#### [What to do]
Reproduce the records below word for word.

-- Opening Marker --

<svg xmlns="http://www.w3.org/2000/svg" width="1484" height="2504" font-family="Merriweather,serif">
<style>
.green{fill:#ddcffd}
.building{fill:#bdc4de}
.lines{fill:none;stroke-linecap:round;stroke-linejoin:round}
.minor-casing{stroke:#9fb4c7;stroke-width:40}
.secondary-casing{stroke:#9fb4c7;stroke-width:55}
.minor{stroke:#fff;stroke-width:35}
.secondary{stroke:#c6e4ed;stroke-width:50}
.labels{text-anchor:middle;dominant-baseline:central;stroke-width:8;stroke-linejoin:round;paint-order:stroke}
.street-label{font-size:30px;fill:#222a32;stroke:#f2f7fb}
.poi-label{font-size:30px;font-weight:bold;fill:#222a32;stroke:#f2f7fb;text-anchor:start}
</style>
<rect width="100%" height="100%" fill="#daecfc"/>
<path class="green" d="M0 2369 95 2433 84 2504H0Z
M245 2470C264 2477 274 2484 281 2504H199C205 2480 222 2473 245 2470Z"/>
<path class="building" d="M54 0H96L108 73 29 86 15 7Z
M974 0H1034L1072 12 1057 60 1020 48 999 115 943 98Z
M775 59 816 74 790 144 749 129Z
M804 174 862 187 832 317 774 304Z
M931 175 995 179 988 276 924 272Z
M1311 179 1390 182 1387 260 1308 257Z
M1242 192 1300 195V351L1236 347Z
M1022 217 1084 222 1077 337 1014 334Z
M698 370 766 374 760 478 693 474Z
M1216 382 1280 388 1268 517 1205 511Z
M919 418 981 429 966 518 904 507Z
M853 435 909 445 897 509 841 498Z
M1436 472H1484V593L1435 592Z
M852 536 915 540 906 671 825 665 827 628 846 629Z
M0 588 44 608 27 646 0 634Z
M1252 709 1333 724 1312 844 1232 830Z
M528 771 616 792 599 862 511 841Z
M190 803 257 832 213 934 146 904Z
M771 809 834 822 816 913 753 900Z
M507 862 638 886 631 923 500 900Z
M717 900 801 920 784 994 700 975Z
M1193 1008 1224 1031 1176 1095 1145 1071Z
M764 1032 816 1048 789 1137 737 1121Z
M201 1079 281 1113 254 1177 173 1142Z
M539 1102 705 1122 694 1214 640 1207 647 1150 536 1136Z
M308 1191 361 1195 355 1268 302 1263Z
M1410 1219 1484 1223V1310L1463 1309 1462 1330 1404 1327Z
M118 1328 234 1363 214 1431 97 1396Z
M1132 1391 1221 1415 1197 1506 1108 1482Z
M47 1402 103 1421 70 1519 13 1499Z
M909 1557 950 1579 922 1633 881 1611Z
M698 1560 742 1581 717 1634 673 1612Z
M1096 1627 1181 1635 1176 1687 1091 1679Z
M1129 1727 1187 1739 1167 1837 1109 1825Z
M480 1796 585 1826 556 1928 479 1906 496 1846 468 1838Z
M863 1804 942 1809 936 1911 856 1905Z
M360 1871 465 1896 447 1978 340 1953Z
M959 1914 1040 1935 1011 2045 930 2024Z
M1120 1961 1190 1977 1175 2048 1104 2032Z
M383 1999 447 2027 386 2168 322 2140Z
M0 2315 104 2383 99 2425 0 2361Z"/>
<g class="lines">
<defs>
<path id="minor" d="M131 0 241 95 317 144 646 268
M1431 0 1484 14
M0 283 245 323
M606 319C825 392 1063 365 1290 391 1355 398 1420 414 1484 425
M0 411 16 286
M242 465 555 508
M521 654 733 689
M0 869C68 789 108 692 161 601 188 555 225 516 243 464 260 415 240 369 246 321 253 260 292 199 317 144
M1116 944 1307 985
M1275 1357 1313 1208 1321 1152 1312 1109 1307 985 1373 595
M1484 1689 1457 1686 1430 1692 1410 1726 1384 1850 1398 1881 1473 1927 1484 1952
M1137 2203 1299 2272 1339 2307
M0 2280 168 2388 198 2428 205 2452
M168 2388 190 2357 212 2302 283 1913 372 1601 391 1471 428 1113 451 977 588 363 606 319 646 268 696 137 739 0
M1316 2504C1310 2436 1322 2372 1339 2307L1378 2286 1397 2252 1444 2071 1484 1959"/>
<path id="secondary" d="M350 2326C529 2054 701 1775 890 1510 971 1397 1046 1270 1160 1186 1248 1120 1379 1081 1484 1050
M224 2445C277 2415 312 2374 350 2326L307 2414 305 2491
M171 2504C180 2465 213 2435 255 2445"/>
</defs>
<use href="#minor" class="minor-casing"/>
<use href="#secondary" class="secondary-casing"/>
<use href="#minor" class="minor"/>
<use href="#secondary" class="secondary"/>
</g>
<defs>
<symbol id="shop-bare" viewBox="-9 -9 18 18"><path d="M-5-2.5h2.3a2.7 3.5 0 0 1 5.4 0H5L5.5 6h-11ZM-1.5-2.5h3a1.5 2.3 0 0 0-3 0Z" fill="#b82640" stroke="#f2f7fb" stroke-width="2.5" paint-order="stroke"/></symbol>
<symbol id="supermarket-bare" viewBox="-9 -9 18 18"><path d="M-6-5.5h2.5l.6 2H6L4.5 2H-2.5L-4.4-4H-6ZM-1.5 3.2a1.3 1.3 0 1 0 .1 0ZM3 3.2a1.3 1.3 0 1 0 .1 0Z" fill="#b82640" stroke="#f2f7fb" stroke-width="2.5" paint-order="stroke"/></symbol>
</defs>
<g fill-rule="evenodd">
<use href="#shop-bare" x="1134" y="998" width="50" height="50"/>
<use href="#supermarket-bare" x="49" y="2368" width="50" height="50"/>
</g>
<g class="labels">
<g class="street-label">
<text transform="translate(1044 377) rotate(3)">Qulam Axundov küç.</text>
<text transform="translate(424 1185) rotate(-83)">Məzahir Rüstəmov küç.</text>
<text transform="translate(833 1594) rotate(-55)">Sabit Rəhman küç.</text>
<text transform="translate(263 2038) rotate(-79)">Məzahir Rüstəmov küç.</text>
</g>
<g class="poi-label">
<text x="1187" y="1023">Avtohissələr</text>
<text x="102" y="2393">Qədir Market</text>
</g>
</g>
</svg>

-- Closing Marker --

#### [Your response]
<svg xmlns="http://www.w3.org/2000/svg" width="1484" height="2504" font-family="Merriweather,serif">
<style>
.green{fill:#ddcffd}
.building{fill:#bdc4de}
.lines{fill:none;stroke-linecap:round;stroke-linejoin:round}
.minor-casing{stroke:#9fb4c7;stroke-width:40}
.secondary-casing{stroke:#9fb4c7;stroke-width:55}
.minor{stroke:#fff;stroke-width:35}
.secondary{stroke:#c6e4ed;stroke-width:50}
.labels{text-anchor:middle;dominant-baseline:central;stroke-width:8;stroke-linejoin:round;paint-order:stroke}
.street-label{font-size:30px;fill:#222a32;stroke:#f2f7fb}
.poi-label{font-size:30px;font-weight:bold;fill:#222a32;stroke:#f2f7fb;text-anchor:start}
</style>
<rect width="100%" height="100%" fill="#daecfc"/>
<path class="green" d="M0 2369 95 2433 84 2504H0Z
M245 2470C264 2477 274 2484 281 2504H199C205 2480 222 2473 245 2470Z"/>
<path class="building" d="M54 0H96L108 73 29 86 15 7Z
M974 0H1034L1072 12 1057 60 1020 48 999 115 943 98Z
M775 59 816 74 790 144 749 129Z
M804 174 862 187 832 317 774 304Z
M931 175 995 179 988 276 924 272Z
M1311 179 1390 182 1387 260 1308 257Z
M1242 192 1300 195V351L1236 347Z
M1022 217 1084 222 1077 337 1014 334Z
M698 370 766 374 760 478 693 474Z
M1216 382 1280 388 1268 517 1205 511Z
M919 418 981 429 966 518 904 507Z
M853 435 909 445 897 509 841 498Z
M1436 472H1484V593L1435 592Z
M852 536 915 540 906 671 825 665 827 628 846 629Z
M0 588 44 608 27 646 0 634Z
M1252 709 1333 724 1312 844 1232 830Z
M528 771 616 792 599 862 511 841Z
M190 803 257 832 213 934 146 904Z
M771 809 834 822 816 913 753 900Z
M507 862 638 886 631 923 500 900Z
M717 900 801 920 784 994 700 975Z
M1193 1008 1224 1031 1176 1095 1145 1071Z
M764 1032 816 1048 789 1137 737 1121Z
M201 1079 281 1113 254 1177 173 1142Z
M539 1102 705 1122 694 1214 640 1207 647 1150 536 1136Z
M308 1191 361 1195 355 1268 302 1263Z
M1410 1219 1484 1223V1310L1463 1309 1462 1330 1404 1327Z
M118 1328 234 1363 214 1431 97 1396Z
M1132 1391 1221 1415 1197 1506 1108 1482Z
M47 1402 103 1421 70 1519 13 1499Z
M909 1557 950 1579 922 1633 881 1611Z
M698 1560 742 1581 717 1634 673 1612Z
M1096 1627 1181 1635 1176 1687 1091 1679Z
M1129 1727 1187 1739 1167 1837 1109 1825Z
M480 1796 585 1826 556 1928 479 1906 496 1846 468 1838Z
M863 1804 942 1809 936 1911 856 1905Z
M360 1871 465 1896 447 1978 340 1953Z
M959 1914 1040 1935 1011 2045 930 2024Z
M1120 1961 1190 1977 1175 2048 1104 2032Z
M383 1999 447 2027 386 2168 322 2140Z
M0 2315 104 2383 99 2425 0 2361Z"/>
<g class="lines">
<defs>
<path id="minor" d="M131 0 241 95 317 144 646 268
M1431 0 1484 14
M0 283 245 323
M606 319C825 392 1063 365 1290 391 1355 398 1420 414 1484 425
M0 411 16 286
M242 465 555 508
M521 654 733 689
M0 869C68 789 108 692 161 601 188 555 225 516 243 464 260 415 240 369 246 321 253 260 292 199 317 144
M1116 944 1307 985
M1275 1357 1313 1208 1321 1152 1312 1109 1307 985 1373 595
M1484 1689 1457 1686 1430 1692 1410 1726 1384 1850 1398 1881 1473 1927 1484 1952
M1137 2203 1299 2272 1339 2307
M0 2280 168 2388 198 2428 205 2452
M168 2388 190 2357 212 2302 283 1913 372 1601 391 1471 428 1113 451 977 588 363 606 319 646 268 696 137 739 0
M1316 2504C1310 2436 1322 2372 1339 2307L1378 2286 1397 2252 1444 2071 1484 1959"/>
<path id="secondary" d="M350 2326C529 2054 701 1775 890 1510 971 1397 1046 1270 1160 1186 1248 1120 1379 1081 1484 1050
M224 2445C277 2415 312 2374 350 2326L307 2414 305 2491
M171 2504C180 2465 213 2435 255 2445"/>
</defs>
<use href="#minor" class="minor-casing"/>
<use href="#secondary" class="secondary-casing"/>
<use href="#minor" class="minor"/>
<use href="#secondary" class="secondary"/>
</g>
<defs>
<symbol id="shop-bare" viewBox="-9 -9 18 18"><path d="M-5-2.5h2.3a2.7 3.5 0 0 1 5.4 0H5L5.5 6h-11ZM-1.5-2.5h3a1.5 2.3 0 0 0-3 0Z" fill="#b82640" stroke="#f2f7fb" stroke-width="2.5" paint-order="stroke"/></symbol>
<symbol id="supermarket-bare" viewBox="-9 -9 18 18"><path d="M-6-5.5h2.5l.6 2H6L4.5 2H-2.5L-4.4-4H-6ZM-1.5 3.2a1.3 1.3 0 1 0 .1 0ZM3 3.2a1.3 1.3 0 1 0 .1 0Z" fill="#b82640" stroke="#f2f7fb" stroke-width="2.5" paint-order="stroke"/></symbol>
</defs>
<g fill-rule="evenodd">
<use href="#shop-bare" x="1134" y="998" width="50" height="50"/>
<use href="#supermarket-bare" x="49" y="2368" width="50" height="50"/>
</g>
<g class="labels">
<g class="street-label">
<text transform="translate(1044 377) rotate(3)">Qulam Axundov küç.</text>
<text transform="translate(424 1185) rotate(-83)">Məzahir Rüstəmov küç.</text>
<text transform="translate(833 1594) rotate(-55)">Sabit Rəhman küç.</text>
<text transform="translate(263 2038) rotate(-79)">Məzahir Rüstəmov küç.</text>
</g>
<g class="poi-label">
<text x="1187" y="1023">Avtohissələr</text>
<text x="102" y="2393">Qədir Market</text>
</g>
</g>
</svg>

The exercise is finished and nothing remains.